PRIDE Dorong Polisi Cyber Syariah Awasi Konten Live TikTok di Aceh
Banda Aceh, Infoaceh.net – Perkumpulan Rakyat Inisiatif Daerah untuk Empowerment (PRIDE) Aceh menyuarakan keprihatinan atas maraknya fenomena live TikTok di kalangan masyarakat Aceh, terutama di kalangan perempuan, mulai dari remaja hingga ibu rumah tangga.
Banyak di antaranya tampil berjoget, berbicara kasar, bahkan membicarakan hal-hal yang menjurus ke arah seksual demi meraih perhatian dan hadiah digital (gift) dari para pengikutnya.

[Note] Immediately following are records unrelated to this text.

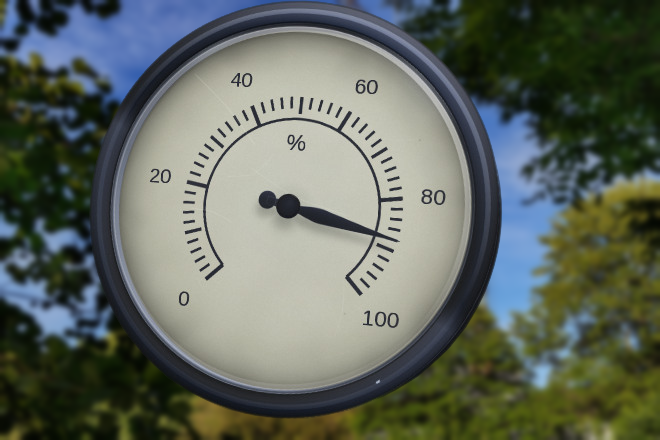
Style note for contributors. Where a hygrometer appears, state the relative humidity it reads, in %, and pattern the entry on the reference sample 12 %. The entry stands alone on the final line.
88 %
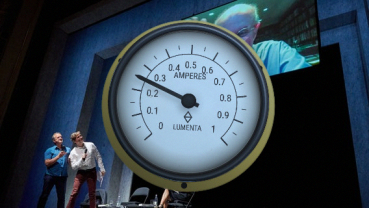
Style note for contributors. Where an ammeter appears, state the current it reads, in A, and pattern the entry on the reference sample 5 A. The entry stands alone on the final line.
0.25 A
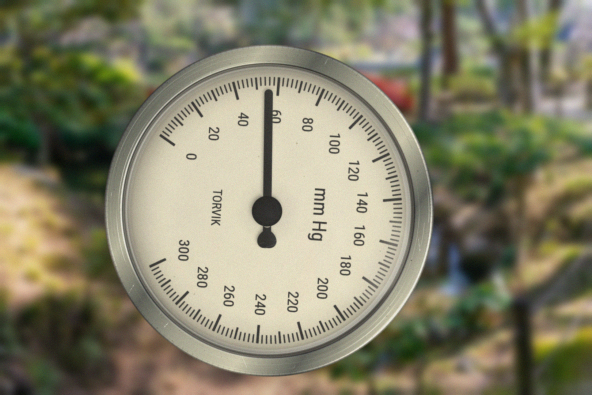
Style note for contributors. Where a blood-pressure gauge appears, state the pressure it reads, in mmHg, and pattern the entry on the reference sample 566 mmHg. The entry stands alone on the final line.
56 mmHg
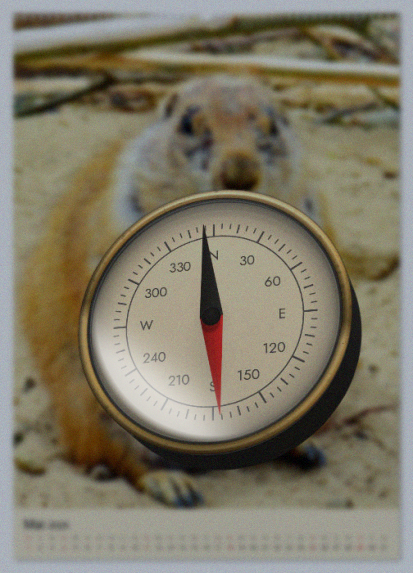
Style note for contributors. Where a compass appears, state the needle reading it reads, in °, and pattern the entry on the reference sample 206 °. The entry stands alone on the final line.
175 °
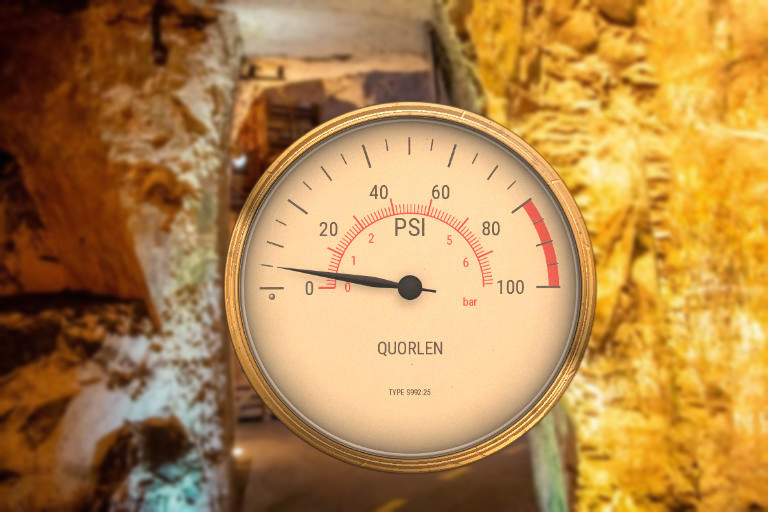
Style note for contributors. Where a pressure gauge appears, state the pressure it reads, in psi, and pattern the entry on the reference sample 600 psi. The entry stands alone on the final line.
5 psi
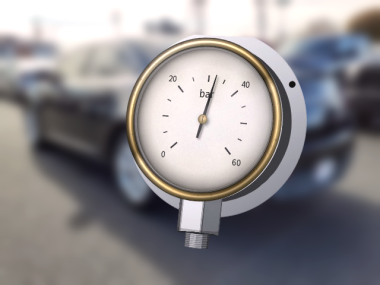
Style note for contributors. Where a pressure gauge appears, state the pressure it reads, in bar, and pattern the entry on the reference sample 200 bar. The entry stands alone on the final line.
32.5 bar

Ketua PRIDE Aceh, Mulyadi, menegaskan fenomena tersebut telah merusak marwah Aceh sebagai daerah yang menegakkan Syariat Islam.

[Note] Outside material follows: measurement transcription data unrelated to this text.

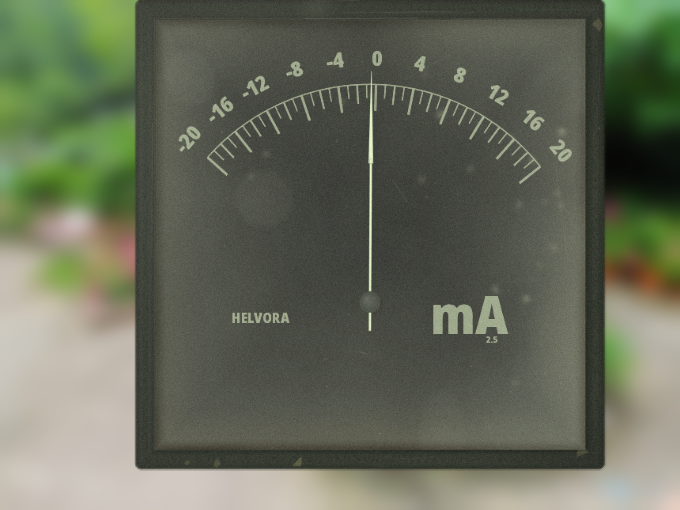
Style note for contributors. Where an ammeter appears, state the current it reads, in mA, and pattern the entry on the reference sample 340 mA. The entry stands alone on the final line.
-0.5 mA
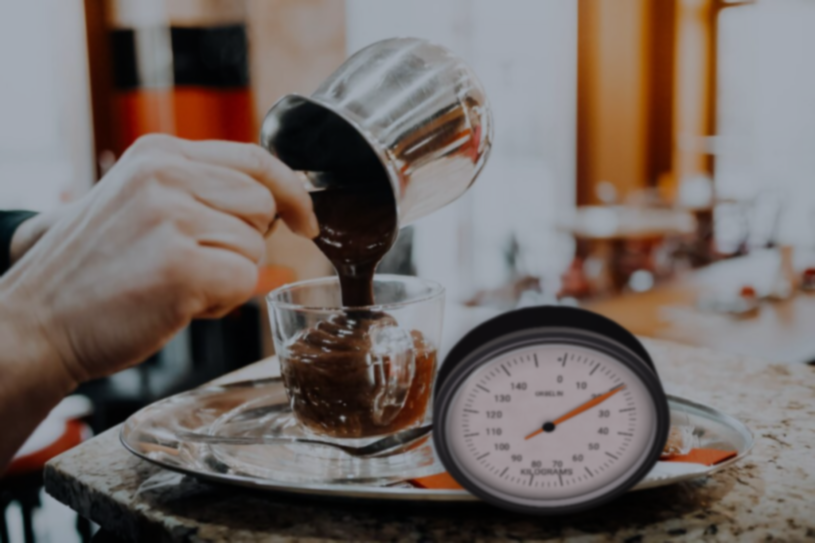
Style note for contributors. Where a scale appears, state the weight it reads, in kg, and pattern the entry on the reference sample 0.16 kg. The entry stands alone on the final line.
20 kg
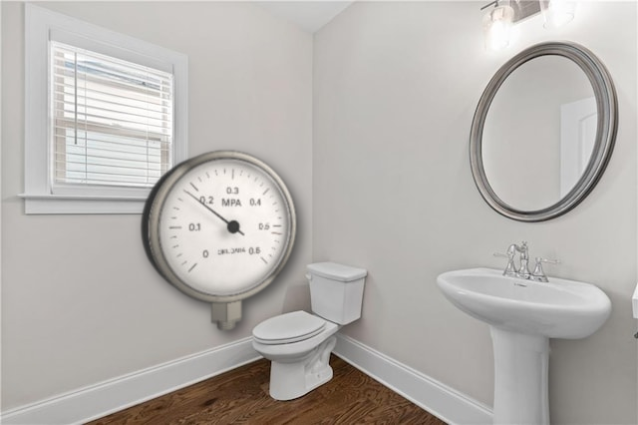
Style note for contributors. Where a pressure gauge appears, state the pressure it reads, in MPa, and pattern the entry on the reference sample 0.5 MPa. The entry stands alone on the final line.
0.18 MPa
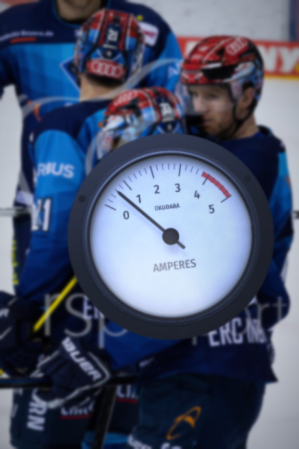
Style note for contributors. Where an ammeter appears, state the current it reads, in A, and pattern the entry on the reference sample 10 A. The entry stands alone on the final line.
0.6 A
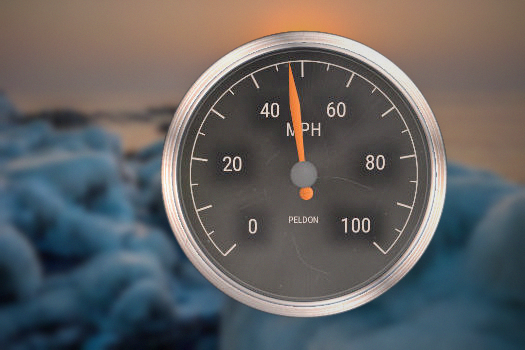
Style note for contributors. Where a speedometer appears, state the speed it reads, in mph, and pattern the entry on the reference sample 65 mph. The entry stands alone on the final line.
47.5 mph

“Ruang digital yang seharusnya bisa dimanfaatkan untuk hal-hal produktif justru dipakai untuk mempertontonkan perilaku yang jauh dari nilai-nilai Islam. Fenomena ini jelas mengancam generasi muda kita, karena media sosial adalah ruang yang paling sering diakses oleh anak-anak hingga orang dewasa,” tegas Mulyadi dalam pernyataannya, Ahad (21/9/2025).
Mulyadi bahkan menyebut para Tiktoker yang dengan sadar mempertontonkan aurat, berjoget erotis, dan mengeluarkan kata-kata kasar di ruang publik digital sebagai penjahat moral.
“Mereka adalah perusak generasi muda, karena konten seperti itu ditonton ribuan orang setiap hari. Efeknya sangat besar dalam merusak pola pikir dan akhlak anak-anak kita,” ujarnya.
Data Badan Pusat Statistik (BPS) menunjukkan peningkatan signifikan penggunaan internet di Aceh. Pada 2017, hanya 22,86 persen masyarakat yang mengakses internet.
Angka itu terus naik menjadi 30,69 persen pada 2018, kemudian 35,60 persen pada 2019. Bahkan pada 2020, jumlah pengguna internet di Aceh mencapai 3,7 juta orang.
Menurut Mulyadi, fakta ini membuktikan betapa kuat pengaruh media sosial dalam membentuk perilaku masyarakat.
Karena itu, ia menilai perlu ada regulasi khusus yang mengatur aktivitas digital agar tidak bertentangan dengan syariat.
PRIDE Aceh mendorong Pemerintah Aceh bersama Dewan Perwakilan Rakyat Aceh (DPRA) untuk segera merumuskan qanun terkait tata kelola media sosial.
Namun sebelum ada aturan tersebut, Mulyadi menilai Gubernur Aceh dapat mengeluarkan surat edaran sementara sebagai upaya awal mengingatkan masyarakat agar lebih bijak bermedsos.
Selain itu, PRIDE meminta Kementerian Komunikasi dan Digital (Kemkomdigi) RI mendukung langkah tersebut dengan memperkuat pengawasan.
Menurut data yang pernah diungkap Menteri Komdigi, Meutya Hafid, sebanyak 80 persen orang tua tidak mengetahui aktivitas digital anak-anaknya.
“Jangan sampai anak-anak yang di luar rumah terlihat sopan, tapi di dalam kamar justru nakal di media sosial. Orang tua harus semakin waspada,” jelas Mulyadi.
Usulan Polisi Cyber Syariah
Lebih jauh, PRIDE menekankan pentingnya kolaborasi antara Pemerintah Aceh, DPRA, aparat penegak syariat, dan Kemkomdigi dalam menjaga ruang digital masyarakat Aceh.
Salah satu usulan konkret adalah pembentukan Polisi Cyber Syariah yang secara khusus memantau dan menindak aktivitas di media sosial.
“Siapa pun yang kedapatan berbusana tidak sopan, berbicara kasar, atau melakukan aktivitas yang bertentangan dengan syariat dalam live, akunnya harus segera ditindak atau di-take down. Ini demi menjaga marwah Aceh dan melindungi generasi penerus dari kerusakan moral,” pungkasnya.